Living Sacrifice as Theosis

Editors' Note: This article is part of the Patheos Public Square on Sacrifice: Religions and the Role of the Scapegoat. Read other perspectives here.

When speaking about sacrifice, we need to distinguish between two different sorts: a common or generic sacrifice and a "living" sacrifice. In the former, one thing is given up for a different thing, and often this second thing is in some way thought to be of a greater value than the thing given up. So, for example, in baseball, a batter might hit a fly ball and get out on purpose to give a runner the chance to score a run. Alternately, a member of the Secret Service may take a bullet for the president, thus sacrificing his or her life. One thing is given up, done away with, even destroyed for the increase, benefit, or continued existence of another. This for that.

A living sacrifice, on the other hand, is different, and a hint to this difference can be found in certain forms of the Eucharistic prayer in the Episcopal church. Here we speak of a "sacrifice of praise and thanksgiving." Is this the same thing as a generic sacrifice? What is given up here, and what benefit is gained? Surely we do not mean here a sacrifice of time, as if the time it takes to say the Eucharistic prayer is given up for the benefits of the Eucharist or some means to glorify God. No, what is sacrificed is, in a way, our attention or self-focus, which is enlivened toward an active thanksgiving for the spirit of life. What is important here, in our present context, is that the thing "sacrificed" is not given away or destroyed; instead, it is the very thing itself that is enlivened and made better. Our attention is lifted up to the presence of God through its act of sacrifice.

The key difference here between the two types of sacrifice is the structure of death and resurrection. These are not two different concepts joined together, but two parts of a system that must go together; without resurrection, death leads to a mere destruction. This is the case of generic sacrifice. Here there is an end, a cessation of one thing, for the benefit of another. Altruistic, seemingly, for the one benefited, but what of the one who is sacrificed? Too often has victimization masqueraded as false sacrifice, where something is used up and forgotten while another can climb higher. This is not altruism but ignorance and oppression, and our faith, as Christ taught it, has never been about allowing others to be destroyed and abandoned, no matter what the cost.

Living sacrifice, on the other hand, has the opposite effect: the increase of life. Here a thing is raised up and made greater, not in spite of itself but as itself. A parent sacrifices his time and money to raise a child, or a doctor sacrifices her time and intelligence to learn to heal others. In each, nothing is destroyed, but is raised to be more than it was before. A new meaning of time and attention is found in the grace of raising a child, and intelligence takes on a fuller meaning when directed to the care of the sick and injured. One finds truer uses of time, attention, intelligence, and other aspects of the self only when one is able to sacrifice them.

In writing of sacrifice as a bettering of the self, however, I do not want to suggest that it is easy, or simple, or even kind. True sacrifice still requires a death, and the promise of resurrection does not take the fullness of that death away. Death, in whatever form, often comes at great personal cost. But death is not the end, and we (not something or someone else) will survive it. That is the great promise of our faith.

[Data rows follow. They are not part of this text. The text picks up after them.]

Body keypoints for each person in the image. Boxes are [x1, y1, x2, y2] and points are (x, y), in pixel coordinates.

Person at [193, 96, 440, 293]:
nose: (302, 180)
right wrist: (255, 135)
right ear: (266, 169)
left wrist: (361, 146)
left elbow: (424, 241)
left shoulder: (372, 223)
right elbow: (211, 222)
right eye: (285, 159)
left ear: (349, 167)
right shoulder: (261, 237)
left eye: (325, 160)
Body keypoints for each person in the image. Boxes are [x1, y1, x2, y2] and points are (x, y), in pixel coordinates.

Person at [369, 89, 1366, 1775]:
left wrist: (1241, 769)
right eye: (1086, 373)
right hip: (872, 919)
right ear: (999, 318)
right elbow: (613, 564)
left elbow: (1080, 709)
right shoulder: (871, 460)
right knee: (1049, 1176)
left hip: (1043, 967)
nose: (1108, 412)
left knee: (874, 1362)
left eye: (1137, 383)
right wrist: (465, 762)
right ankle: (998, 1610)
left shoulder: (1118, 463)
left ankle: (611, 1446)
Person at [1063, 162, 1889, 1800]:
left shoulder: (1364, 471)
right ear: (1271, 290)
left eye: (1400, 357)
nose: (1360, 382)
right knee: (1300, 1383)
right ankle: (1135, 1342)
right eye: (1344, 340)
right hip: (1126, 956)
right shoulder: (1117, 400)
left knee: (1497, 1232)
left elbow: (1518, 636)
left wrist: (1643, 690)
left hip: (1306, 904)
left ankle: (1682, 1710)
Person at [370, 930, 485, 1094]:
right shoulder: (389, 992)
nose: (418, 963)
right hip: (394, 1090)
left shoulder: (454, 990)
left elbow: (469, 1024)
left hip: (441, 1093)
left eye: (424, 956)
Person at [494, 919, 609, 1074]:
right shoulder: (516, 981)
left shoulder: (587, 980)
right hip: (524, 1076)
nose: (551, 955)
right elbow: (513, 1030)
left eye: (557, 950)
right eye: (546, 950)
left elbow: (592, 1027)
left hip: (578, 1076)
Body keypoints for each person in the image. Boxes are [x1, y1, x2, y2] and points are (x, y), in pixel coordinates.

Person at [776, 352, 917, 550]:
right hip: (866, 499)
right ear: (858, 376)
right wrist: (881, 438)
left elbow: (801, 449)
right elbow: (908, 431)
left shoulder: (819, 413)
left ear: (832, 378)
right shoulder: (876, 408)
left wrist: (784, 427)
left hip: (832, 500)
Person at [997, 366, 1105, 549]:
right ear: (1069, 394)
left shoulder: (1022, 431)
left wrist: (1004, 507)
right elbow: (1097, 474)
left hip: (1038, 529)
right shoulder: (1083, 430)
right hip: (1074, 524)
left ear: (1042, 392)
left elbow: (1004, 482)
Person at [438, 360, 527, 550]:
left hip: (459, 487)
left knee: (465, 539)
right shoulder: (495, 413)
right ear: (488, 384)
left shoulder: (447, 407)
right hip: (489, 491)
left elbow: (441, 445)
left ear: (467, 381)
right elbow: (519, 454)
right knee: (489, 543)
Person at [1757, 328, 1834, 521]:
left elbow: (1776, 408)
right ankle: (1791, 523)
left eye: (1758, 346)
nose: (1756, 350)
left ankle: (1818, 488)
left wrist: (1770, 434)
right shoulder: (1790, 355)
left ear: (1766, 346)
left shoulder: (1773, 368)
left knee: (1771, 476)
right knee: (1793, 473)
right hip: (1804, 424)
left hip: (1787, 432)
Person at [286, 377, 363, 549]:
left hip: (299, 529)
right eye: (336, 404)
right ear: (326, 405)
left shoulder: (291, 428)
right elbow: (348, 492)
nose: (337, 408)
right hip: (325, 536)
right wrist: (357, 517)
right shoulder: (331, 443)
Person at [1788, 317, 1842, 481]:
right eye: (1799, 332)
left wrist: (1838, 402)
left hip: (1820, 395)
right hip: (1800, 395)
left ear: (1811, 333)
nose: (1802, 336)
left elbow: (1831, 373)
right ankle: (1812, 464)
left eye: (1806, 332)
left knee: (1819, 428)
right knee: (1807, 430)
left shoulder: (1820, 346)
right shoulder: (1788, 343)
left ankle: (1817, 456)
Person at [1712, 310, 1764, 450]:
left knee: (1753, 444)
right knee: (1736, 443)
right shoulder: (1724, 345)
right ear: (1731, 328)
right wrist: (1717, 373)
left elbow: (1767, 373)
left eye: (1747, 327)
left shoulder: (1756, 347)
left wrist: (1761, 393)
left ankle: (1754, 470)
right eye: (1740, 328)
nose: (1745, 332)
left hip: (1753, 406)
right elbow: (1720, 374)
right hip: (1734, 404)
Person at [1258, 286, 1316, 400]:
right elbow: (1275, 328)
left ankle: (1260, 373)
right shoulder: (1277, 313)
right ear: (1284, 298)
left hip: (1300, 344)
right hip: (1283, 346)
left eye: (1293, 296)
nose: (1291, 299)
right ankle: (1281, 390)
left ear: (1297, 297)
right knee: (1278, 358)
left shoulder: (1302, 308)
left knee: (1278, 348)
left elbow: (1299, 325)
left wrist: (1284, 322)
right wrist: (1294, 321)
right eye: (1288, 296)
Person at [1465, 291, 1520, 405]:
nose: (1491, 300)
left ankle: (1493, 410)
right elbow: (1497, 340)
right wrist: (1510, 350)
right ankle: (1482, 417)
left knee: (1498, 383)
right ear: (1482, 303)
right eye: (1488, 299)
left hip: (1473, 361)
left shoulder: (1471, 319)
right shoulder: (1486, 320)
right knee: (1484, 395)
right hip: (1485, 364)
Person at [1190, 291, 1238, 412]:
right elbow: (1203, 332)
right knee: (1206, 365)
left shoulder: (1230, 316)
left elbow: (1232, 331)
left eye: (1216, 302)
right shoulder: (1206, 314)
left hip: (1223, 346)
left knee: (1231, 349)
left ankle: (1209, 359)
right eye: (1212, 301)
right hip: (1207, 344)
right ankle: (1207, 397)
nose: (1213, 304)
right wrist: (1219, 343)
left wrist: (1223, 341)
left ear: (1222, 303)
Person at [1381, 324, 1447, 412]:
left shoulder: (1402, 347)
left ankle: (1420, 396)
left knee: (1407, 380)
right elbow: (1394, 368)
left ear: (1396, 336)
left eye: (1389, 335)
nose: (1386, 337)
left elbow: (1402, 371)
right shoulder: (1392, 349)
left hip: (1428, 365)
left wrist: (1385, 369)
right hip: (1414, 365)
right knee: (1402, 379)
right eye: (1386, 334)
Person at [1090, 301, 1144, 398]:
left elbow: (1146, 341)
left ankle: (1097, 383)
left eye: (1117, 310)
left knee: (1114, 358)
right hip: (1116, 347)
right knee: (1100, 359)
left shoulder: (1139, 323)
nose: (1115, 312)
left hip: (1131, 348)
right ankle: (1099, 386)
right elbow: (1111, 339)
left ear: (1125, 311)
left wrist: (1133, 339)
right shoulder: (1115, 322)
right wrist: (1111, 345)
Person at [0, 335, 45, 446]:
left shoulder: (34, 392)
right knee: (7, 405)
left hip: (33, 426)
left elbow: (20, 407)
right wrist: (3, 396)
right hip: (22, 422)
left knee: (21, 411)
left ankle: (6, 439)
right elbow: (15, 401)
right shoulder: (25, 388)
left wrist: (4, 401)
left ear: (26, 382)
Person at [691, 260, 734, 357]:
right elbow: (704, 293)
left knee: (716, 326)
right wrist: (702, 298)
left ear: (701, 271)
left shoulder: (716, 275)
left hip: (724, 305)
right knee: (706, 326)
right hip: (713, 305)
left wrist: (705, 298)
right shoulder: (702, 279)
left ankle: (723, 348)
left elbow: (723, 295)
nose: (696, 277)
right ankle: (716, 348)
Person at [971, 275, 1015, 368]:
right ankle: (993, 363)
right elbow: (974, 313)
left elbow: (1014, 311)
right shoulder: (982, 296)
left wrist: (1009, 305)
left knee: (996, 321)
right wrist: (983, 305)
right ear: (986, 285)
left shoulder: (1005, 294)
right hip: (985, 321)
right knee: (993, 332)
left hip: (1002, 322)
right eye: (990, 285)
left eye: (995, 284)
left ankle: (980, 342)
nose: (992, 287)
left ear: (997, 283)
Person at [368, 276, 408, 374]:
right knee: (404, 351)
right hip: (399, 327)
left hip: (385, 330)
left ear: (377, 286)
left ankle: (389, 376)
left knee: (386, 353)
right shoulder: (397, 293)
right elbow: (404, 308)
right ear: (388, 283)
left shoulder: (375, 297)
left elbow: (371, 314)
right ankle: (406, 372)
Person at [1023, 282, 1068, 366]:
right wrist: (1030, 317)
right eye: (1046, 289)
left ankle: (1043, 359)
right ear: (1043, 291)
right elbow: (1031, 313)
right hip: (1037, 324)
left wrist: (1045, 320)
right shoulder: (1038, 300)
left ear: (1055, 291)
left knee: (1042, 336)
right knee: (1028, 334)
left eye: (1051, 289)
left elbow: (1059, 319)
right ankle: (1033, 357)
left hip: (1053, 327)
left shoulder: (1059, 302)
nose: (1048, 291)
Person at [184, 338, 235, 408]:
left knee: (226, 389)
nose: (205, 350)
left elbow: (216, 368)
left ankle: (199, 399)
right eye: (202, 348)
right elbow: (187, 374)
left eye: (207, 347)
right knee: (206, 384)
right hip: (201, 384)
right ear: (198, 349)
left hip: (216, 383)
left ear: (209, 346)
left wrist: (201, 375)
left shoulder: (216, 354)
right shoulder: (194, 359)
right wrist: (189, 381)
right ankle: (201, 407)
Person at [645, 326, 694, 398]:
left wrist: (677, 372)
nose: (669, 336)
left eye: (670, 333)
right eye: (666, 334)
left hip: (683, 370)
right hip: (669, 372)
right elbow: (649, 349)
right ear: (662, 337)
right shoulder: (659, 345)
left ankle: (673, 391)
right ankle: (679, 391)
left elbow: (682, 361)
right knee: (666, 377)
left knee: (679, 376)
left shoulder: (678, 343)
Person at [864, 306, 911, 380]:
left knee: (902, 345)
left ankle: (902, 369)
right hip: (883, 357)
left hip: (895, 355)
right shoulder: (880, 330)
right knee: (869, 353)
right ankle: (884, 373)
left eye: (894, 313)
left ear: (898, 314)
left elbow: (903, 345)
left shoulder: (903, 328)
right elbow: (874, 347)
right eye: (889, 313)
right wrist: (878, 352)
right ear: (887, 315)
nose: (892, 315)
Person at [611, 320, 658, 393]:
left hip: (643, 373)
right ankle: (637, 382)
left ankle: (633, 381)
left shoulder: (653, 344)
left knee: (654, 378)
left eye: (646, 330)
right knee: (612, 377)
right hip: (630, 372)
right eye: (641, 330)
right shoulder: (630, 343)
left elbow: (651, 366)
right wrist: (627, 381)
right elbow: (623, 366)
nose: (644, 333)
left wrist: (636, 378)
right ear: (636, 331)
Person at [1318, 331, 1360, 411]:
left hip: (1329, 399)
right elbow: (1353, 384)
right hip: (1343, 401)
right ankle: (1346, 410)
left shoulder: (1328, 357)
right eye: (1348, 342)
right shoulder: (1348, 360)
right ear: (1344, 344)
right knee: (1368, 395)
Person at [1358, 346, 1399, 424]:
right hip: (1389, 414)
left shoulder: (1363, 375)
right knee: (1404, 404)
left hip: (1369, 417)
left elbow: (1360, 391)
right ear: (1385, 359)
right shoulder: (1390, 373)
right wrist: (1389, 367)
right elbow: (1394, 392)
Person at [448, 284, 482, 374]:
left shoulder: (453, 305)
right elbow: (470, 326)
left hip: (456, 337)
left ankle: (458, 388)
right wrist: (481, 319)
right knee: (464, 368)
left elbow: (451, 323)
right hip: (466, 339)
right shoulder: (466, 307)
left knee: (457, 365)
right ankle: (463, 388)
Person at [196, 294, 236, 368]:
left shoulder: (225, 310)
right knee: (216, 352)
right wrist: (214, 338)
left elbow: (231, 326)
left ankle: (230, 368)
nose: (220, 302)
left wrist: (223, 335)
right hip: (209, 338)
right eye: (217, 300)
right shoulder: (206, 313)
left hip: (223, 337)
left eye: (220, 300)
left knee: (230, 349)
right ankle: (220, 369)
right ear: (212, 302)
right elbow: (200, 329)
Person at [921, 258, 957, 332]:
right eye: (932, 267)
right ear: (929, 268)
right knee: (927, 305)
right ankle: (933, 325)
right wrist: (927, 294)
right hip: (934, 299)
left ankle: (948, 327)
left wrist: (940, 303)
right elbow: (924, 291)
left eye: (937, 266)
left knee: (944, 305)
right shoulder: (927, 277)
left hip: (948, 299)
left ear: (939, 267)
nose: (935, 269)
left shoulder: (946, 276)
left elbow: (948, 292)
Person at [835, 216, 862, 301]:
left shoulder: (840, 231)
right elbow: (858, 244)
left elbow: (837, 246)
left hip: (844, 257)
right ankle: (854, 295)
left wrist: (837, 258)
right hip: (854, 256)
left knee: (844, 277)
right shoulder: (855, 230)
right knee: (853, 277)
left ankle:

Living sacrifice, then, is about death and resurrection. Such sacrifice is not about mere change for change's sake, nor the success of something deemed better over that deemed lower. Living sacrifice is about growth, the development of one thing, as itself, while retaining its essence, beyond itself. It is an image of Christ, who in his incarnation joined two things at once, human and divine, and in his death and resurrection opened this way for us all.

Why is this important? In our current culture, we can often confuse self-sacrifice as self-destruction. We call on Christians to bear their cross, even to death, but we forget to remind them that self-denial is not self-hatred and self-negation. God leads us to conversions of ever-increasing depth, and we are often led by things we love. Not always, but sometimes. God does not want for us to turn around after conversion and sling hatred at those things that brought us a deeper sense of God's presence, for often it was Christ who brought us there. As we continue to teach Christian discipleship, we must not teach people to become victims of their acts of sacrifice, but rather to join our very humanity (which is also Christ's humanity) with God's divinity.